A total of P1.77 billion was used by the Metro Manila Development Authority (MMDA) to dispose the 52,052.37 cubic meters of trash generated from Metro Manila cities in 2018.
In a hearing, Rep. Winston Castelo, chairman of the House committee on Metro Manila development, told MMDA officials that with the “big amount that Congress allocated for waste disposal, it is expected” that all volume of trash would be contained.
“Ang nangyayari, marami pa rin ang uncollected,” Castelo said. “‘Di kaya nagkakaroon ng overpayment because the money is more than sufficient to the volume of the trash?”
MMDA Project Development Officer Reynaldo Estipona said the budget was the actual amount paid by the agency to dispose the garbage that came from the local government units (LGUs).
“MMDA’s mandate is to provide available space, sufficient space for the disposal of waste coming from the 17 LGUs,” Estipona said. However, this doesn’t explain why, with such amount, MMDA was still not able to rid Metro Manila’s streets from trash.
If the billion-peso budget is allocated for the exact number of volume of trash expected to be collected—which is based on the the 10-year solid waste plan of LGUs submitted to MMDA—then why is there still uncollected garbage?
Castelo noticed the inconsistency. “When I asked the question on [the] generated volume, ‘yun po ang normal extraction ng mga garbage sa household on a daily basis. So ‘yun din ang pinupondohan ng gobyerno na kokolektahin ninyo at ilagay sa landfill. So nakikita ninyo ang discrepancy?” he said.
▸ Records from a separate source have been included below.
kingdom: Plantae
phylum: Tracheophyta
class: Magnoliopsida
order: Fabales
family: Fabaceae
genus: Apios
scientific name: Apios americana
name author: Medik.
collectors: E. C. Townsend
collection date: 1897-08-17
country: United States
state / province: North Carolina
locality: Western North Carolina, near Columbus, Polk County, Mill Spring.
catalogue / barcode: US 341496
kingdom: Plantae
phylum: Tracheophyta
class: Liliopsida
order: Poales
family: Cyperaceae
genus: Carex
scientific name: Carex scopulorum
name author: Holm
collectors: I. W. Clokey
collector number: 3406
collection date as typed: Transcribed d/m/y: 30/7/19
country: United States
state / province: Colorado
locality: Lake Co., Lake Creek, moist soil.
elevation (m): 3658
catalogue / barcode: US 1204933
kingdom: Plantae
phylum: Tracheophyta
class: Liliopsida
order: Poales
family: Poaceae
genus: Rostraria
Sonia Mendoza, chair of environmental group Mother Earth Foundation, said the P1.77 billion mentioned by MMDA doesn’t cover yet the cost of LGUs in collecting garbage. “I think the total amount in waste management is about more than P7 billion. And that is a very big amount coming from taxpayers,” Mendoza said.
She said in their “model city,” which is San Fernando, Pampanga, P15 million is enough for solid waste management. They used to spend P70 million for garbage disposal—that is until they strictly implemented Republic Act (RA) 9003 or the Solid Waste Management Act of 2000.
Lack of solid waste management implementation in Metro Manila
“We have a law on solid waste management authored by Sen. Loren Legarda. It is very sad that it’s already 18 years and it has not been implemented to improve the garbage collection in Metro Manila and all over the country,” Mendoza said.
According to the law, only residual waste should be taken to the landfill, which is only about 15 to 20 percent. So if you calculate the total waste generation of Metro Manila and you only take 20 percent that should be brought to the landfill, it should not cost P1.77 billion to dispose of and not more than P6 billion for the LGUs to haul.”
In San Fernando, where Mother Earth Foundation has been implementing RA 9003 for six years, the waste diversion rose from 12 percent to 81 percent. “It means that only 19 percent of generated waste goes to the landfill,” she explained.
This has helped cut disposal costs and keep the streets clean, even in the bustling areas.
Her team also went to Brgy. Potrero in Malabon where they reduced the hauled garbage to only 8 percent.
Castelo said since the budget for this implementation is allocated to the MMDA, it’s that agency that should take the lead.
“You have the Metro Manila Council so why don’t you exert your powers now and have these LGUs comply with the law,” he told Estipona.
“With the P1.77 billion budget that we are spending, I’m sure we could divert some of it and eventually, we would save more, we would be able to save precious funds and at the same time, save mother earth and protect our environment.”
It’s about time these large agencies put our budget to proper use.